The theory behind the trick is to use two compressors, one fast and one slow; The fast one should be fast enough to make use of available disk bandwidth and the slow one should be fast enough to read through whatever the first one feeds it. This two-stage model should be extensible to more stages / CPUs, but it gets tricky with regards to tuning the speed. Since the decompression stage is so much faster I doubt it will see much multi-CPU usage (of course it still needs two passes).
I found that it sort-of works, but the bottleneck soon becomes available disk bandwidth :)

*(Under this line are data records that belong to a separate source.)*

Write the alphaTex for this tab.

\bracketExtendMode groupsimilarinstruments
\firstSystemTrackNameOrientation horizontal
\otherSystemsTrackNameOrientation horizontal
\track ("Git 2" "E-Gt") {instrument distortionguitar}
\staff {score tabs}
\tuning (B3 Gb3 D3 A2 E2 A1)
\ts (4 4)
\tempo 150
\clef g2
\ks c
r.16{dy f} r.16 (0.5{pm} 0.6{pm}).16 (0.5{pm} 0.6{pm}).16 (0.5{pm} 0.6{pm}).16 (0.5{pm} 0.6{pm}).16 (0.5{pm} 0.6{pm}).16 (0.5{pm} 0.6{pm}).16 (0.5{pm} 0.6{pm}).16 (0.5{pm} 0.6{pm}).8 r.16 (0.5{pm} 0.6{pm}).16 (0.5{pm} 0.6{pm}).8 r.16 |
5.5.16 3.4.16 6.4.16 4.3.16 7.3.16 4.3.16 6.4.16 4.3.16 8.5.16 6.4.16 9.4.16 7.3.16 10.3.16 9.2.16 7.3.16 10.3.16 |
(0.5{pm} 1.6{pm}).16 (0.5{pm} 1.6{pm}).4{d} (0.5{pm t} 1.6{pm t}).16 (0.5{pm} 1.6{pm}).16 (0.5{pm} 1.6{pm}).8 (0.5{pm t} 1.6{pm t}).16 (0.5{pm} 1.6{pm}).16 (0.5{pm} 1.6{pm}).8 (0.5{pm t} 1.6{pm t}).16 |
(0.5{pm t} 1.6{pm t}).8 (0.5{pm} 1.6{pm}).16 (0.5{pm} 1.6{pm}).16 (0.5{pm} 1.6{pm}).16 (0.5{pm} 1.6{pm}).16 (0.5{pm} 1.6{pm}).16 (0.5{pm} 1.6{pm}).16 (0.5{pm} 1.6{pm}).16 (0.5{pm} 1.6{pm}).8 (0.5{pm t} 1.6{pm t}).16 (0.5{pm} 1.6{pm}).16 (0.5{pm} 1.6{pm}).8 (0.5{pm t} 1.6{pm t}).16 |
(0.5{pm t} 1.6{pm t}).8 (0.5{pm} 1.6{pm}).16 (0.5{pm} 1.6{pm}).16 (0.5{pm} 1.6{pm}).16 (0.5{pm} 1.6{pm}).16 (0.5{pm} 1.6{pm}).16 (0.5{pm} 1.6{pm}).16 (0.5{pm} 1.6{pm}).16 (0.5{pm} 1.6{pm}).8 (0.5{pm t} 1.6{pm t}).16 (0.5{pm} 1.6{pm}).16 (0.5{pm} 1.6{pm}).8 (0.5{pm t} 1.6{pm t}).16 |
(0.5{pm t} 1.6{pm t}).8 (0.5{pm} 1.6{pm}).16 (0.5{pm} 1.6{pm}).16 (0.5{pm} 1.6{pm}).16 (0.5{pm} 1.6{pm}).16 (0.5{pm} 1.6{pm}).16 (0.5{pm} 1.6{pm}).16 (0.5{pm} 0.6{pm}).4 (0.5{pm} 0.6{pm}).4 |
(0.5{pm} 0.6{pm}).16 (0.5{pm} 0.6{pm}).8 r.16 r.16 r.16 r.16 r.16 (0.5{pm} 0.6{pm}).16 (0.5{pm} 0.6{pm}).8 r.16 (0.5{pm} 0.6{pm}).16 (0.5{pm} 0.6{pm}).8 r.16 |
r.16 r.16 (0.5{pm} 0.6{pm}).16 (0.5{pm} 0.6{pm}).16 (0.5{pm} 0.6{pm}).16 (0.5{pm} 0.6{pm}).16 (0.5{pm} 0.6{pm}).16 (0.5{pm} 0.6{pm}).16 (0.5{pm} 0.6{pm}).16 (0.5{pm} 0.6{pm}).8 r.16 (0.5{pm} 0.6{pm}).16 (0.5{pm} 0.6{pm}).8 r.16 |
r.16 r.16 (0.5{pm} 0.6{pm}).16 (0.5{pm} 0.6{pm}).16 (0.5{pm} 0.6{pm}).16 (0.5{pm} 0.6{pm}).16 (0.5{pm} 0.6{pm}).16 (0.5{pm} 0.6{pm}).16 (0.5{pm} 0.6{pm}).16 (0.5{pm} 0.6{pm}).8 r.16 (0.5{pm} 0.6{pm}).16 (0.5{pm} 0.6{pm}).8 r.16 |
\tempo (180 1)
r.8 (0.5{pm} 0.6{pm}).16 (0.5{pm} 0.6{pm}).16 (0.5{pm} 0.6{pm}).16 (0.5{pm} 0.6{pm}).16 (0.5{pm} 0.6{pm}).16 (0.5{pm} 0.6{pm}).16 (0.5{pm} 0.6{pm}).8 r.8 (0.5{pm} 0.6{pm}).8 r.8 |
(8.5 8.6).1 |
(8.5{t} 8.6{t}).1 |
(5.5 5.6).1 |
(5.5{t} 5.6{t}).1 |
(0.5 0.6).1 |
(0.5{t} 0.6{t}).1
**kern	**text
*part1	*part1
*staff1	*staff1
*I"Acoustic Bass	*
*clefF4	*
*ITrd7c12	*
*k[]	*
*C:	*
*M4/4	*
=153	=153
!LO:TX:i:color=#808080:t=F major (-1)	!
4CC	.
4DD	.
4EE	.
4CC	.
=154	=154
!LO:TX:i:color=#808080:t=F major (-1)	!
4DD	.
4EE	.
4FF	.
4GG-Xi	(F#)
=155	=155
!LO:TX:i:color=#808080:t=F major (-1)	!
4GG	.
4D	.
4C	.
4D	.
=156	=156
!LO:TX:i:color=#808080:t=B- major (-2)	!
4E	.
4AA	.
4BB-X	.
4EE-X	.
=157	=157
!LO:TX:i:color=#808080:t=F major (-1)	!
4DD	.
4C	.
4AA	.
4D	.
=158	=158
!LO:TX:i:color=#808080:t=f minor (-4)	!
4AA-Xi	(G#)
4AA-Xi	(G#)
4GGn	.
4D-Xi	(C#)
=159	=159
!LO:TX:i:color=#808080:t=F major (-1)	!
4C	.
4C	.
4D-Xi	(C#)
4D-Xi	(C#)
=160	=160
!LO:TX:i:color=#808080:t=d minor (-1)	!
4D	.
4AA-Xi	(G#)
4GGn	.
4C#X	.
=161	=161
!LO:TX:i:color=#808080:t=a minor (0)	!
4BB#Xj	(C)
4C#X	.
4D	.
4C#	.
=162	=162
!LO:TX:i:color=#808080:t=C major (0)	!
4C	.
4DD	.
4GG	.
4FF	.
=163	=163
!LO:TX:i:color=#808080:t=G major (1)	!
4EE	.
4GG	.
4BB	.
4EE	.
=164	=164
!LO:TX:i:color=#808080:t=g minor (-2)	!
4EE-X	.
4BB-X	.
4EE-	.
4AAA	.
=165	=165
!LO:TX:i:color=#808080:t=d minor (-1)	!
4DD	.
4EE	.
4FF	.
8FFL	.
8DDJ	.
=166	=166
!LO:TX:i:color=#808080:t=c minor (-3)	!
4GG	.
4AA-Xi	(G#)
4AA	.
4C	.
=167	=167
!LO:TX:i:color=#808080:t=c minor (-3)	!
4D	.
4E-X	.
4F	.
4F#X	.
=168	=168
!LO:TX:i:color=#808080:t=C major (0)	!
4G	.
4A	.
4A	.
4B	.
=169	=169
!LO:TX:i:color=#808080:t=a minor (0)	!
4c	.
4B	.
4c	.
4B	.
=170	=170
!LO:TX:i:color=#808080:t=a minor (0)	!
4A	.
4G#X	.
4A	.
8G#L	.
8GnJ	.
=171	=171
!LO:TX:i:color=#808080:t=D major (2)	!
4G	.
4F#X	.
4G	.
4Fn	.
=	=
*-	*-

last pid: 36628; load averages: 1.48, 0.64, 0.37 up 4+03:31:30 14:34:54
184 processes: 3 running, 181 sleeping
CPU: 31.5% user, 0.0% nice, 2.2% system, 0.3% interrupt, 65.9% idle
Mem: 1130M Active, 1488M Inact, 935M Wired, 52M Cache, 392M Buf, 75M Free
Swap: 4094M Total, 2972K Used, 4091M Free
PID USERNAME THR PRI NICE SIZE RES STATE C TIME WCPU COMMAND
36626 ivoras 1 113 0 8032K 1384K CPU1 1 0:38 81.98% gzip -2
36627 ivoras 1 111 0 8032K 1396K CPU2 2 0:33 69.19% gzip -9
#1 Re: Using multiple CPUs with gzip
why don't use /usr/ports/archivers/pigz/ ?
#2 Re: Using multiple CPUs with gzip
For fun :)
#3 Re: Using multiple CPUs with gzip
There is a SMP gzip that has been out there for a while, see:
http://lemley.net/mgzip.html
#4 Re: Using multiple CPUs with gzip
Hmm, is bzip2 parallelized? IIRC no information is retained from one block to the next, so you could compress an arbitrary number of blocks in parallel, in any order.